THE DAILY STUDENT NEWSPAPER OF THE UNIVERSITY OF PITTSBURGH

‘Mad Men’ premiere slow moving and character driven

Brian Dollard | March 28, 2012    

After nearly becoming as distant a memory as the 1960s, “Mad Men” returned to viewers on Sunday with the two-hour premiere of its fifth season… “Mad Men”

AMC

Sundays, 10 p.m.

Grade: B+

After nearly becoming as distant a memory as the 1960s, “Mad Men” returned to viewers on Sunday with the two-hour premiere of its fifth season.

Few are happy with the status quo at Sterling Cooper Draper Pryce when the action opens after Memorial Day 1966. The symbolic drives the conflict in the first episode. Megan (Jessica Paré) wants to throw Don (Jon Hamm) a surprise birthday party. Joan (Christina Hendricks) wants to leave her apartment. Pete (Vincent Kartheiser) wants Roger’s (John Slattery) more spacious office.

Although far from an exciting two hours of television — the episode verged on tedious — the season opener’s reliance on minor conflicts does not mean character developments are absent from the premiere.

While episode writer and series creator Matthew Weiner takes a leisurely pace to develop the motivations behind these decisions, each story gives the audience a strong preview of what the new season might examine.

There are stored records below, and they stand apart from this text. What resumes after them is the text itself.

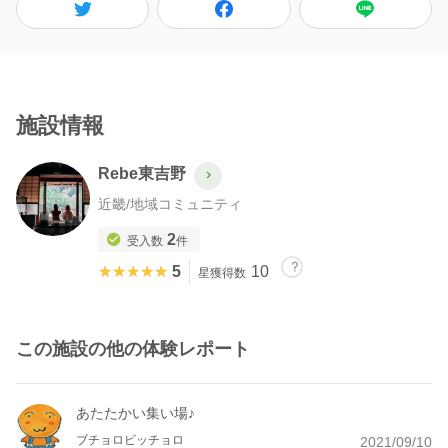
施設情報
Rebe東吉野
近畿
/
地域コミュニティ
2
受入数
件
★★★★★
★★★★★
5
10
星獲得数
この施設の他の体験レポート
あたたかい集い場♪
ブチョロビッチョロ
2021/09/10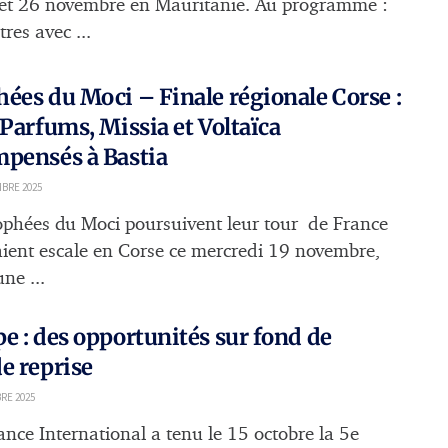
 et 26 novembre en Mauritanie. Au programme :
res avec ...
ées du Moci – Finale régionale Corse :
 Parfums, Missia et Voltaïca
pensés à Bastia
BRE 2025
ophées du Moci poursuivent leur tour de France
saient escale en Corse ce mercredi 19 novembre,
une ...
e : des opportunités sur fond de
e reprise
RE 2025
ance International a tenu le 15 octobre la 5e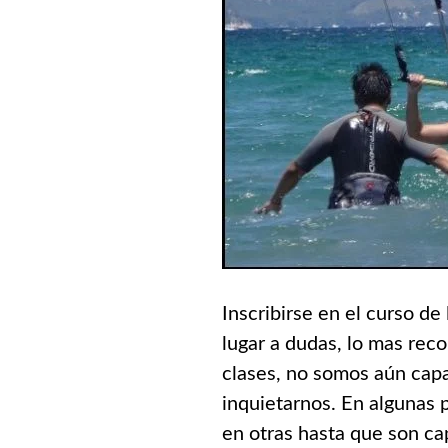
Inscribirse en el curso de 
lugar a dudas, lo mas rec
clases, no somos aún cap
inquietarnos. En algunas 
en otras hasta que son ca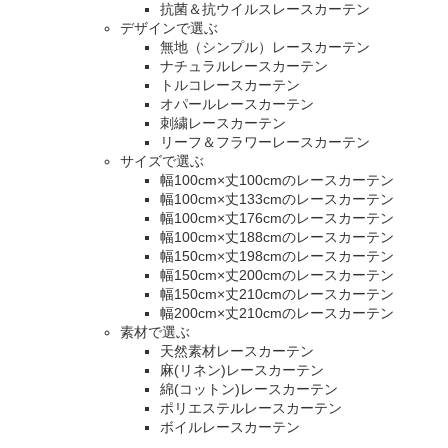
抗菌＆抗ウイルスレースカーテン
デザインで選ぶ
無地（シンプル）レースカーテン
ナチュラルレースカーテン
トルコレースカーテン
オパールレースカーテン
刺繍レースカーテン
リーフ＆フラワーレースカーテン
サイズで選ぶ
幅100cm×丈100cmのレースカーテン
幅100cm×丈133cmのレースカーテン
幅100cm×丈176cmのレースカーテン
幅100cm×丈188cmのレースカーテン
幅150cm×丈198cmのレースカーテン
幅150cm×丈200cmのレースカーテン
幅150cm×丈210cmのレースカーテン
幅200cm×丈210cmのレースカーテン
素材で選ぶ
天然素材レースカーテン
麻(リネン)レースカーテン
綿(コットン)レースカーテン
ポリエステルレースカーテン
ボイルレースカーテン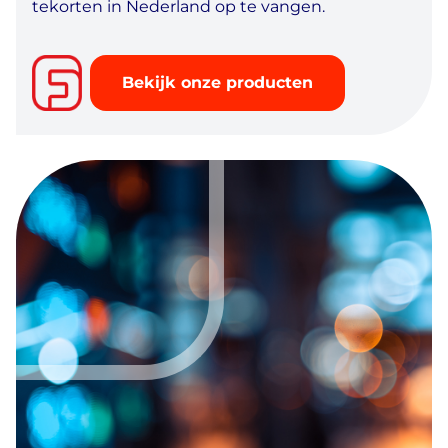
tekorten in Nederland op te vangen.
Bekijk onze producten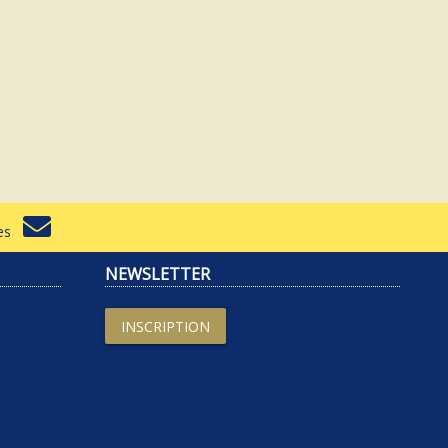
rtes
NEWSLETTER
INSCRIPTION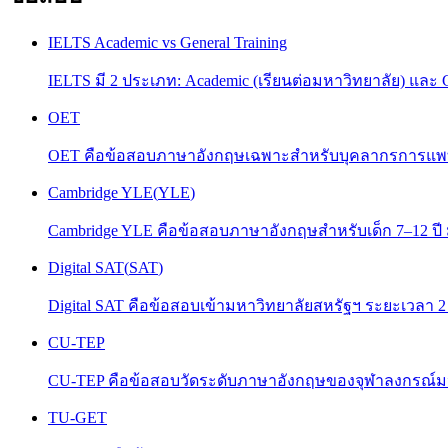
IELTS Academic vs General Training
IELTS มี 2 ประเภท: Academic (เรียนต่อมหาวิทยาลัย) และ Gen
OET
OET คือข้อสอบภาษาอังกฤษเฉพาะสำหรับบุคลากรการแพทย์
Cambridge YLE
(
YLE
)
Cambridge YLE คือข้อสอบภาษาอังกฤษสำหรับเด็ก 7–12 ปี มี 3
Digital SAT
(
SAT
)
Digital SAT คือข้อสอบเข้ามหาวิทยาลัยสหรัฐฯ ระยะเวลา 2
CU-TEP
CU-TEP คือข้อสอบวัดระดับภาษาอังกฤษของจุฬาลงกรณ์มหา
TU-GET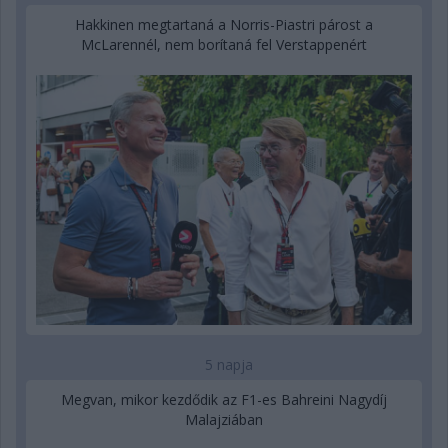
Hakkinen megtartaná a Norris-Piastri párost a
McLarennél, nem borítaná fel Verstappenért
5 napja
Megvan, mikor kezdődik az F1-es Bahreini Nagydíj
Malajziában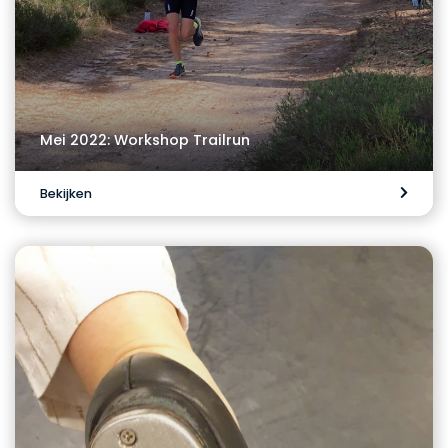
Mei 2022: Workshop Trailrun
Bekijken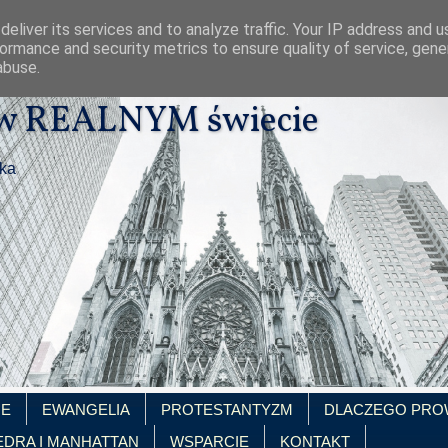
eliver its services and to analyze traffic. Your IP address and 
ormance and security metrics to ensure quality of service, gen
abuse.
 w REALNYM świecie
ika
IE
EWANGELIA
PROTESTANTYZM
DLACZEGO PRO
EDRA I MANHATTAN
WSPARCIE
KONTAKT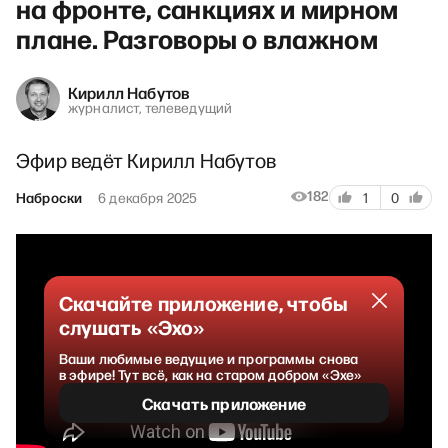
на фронте, санкциях и мирном
плане. Разговоры о влажном
Кирилл Набутов
журналист, телеведущий
Эфир ведёт Кирилл Набутов
182
Наброски
6 декабря 2025
1
0
Скачайте приложение, чтобы
слушать «Эхо»
Ваши любимые ведущие и программы снова
в эфире! Тут всё, как на старом добром «Эхе»
Скачать приложение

A key aspect of the first episode that “Mad Men” examines well is the changing role of women in America during the 1960s.

The newly married Don and Megan Draper enjoy each other’s company both in their exotic New York apartment and in the office, where Megan has received a promotion and Don appears less motivated at work.

Megan arranges a surprise celebration of Don’s 40th birthday with his coworkers and friends.

The swinging soirée serves as a noticeable reminder of the generational differences between Megan and Don. After an evening filled with electric jazz music, patio marijuana smoking and Megan’s sultry rendition of the Gillian Hills song “Zou Bisou Bisou” — Don chooses sleep over sex and wants no part of Megan’s public display.

Their disagreements over the party eventually causes Don to dismiss Megan and leads to a fight between the couple. But Megan uses her sexual power over Don in a way that his ex-wife, Betty, never did. He is submissive to her. Megan subtly sells faithful monogamy to the cheating-prone Don.

Speaking of the character formerly known as Mrs. Draper, Betty Francis is notably absent from the first two hours of the season, especially for an episode so focused on the female characters. After spending season four drifting further away from the interesting and complex character she once was, her lack of lines did not exclude anything from the show but actress, January Jones.

Joan is busy and exhausted with her new responsibilities as a mother and employs the aid of her mom to assist with the baby’s care. Joan and her mom quickly clash over their ideas on the responsibilities of a wife and mother when Joan expresses her interest in returning to the office.

Her mother goes the biblical route by offering, “Where thou goest, I will go.” Joan’s response comes from the practical approach: “How did that work out for you?”

The men also have their own generational struggles.

Despite Pete’s successful courting of new accounts — and Roger’s attempts to steal Pete’s clients away — he has trouble losing his inferior status to Roger in the office. Pete’s loathing of Roger drives him to suggest that he needs Roger’s office to properly conduct business. Peter’s notion is laughed at by the other “senior” partners of the firm. But eventually, Roger compromises to Peter’s demands by bribing Harry Crane with a bonus to switch rooms.

The stakes of the exchange are minor, but hint at a season-long conflict arising between the two polar characters — the impossibly charming Roger and the perpetually irritated Pete.

The civil rights movement makes a brief cameo at the bookends of the episode, although it’s not the show’s best examination of the subject. Here’s hoping they will expound on the issue in future episodes.

Viewers should expect more interaction by the boys and girls of Madison Avenue with these cultural and character issues as this season develops.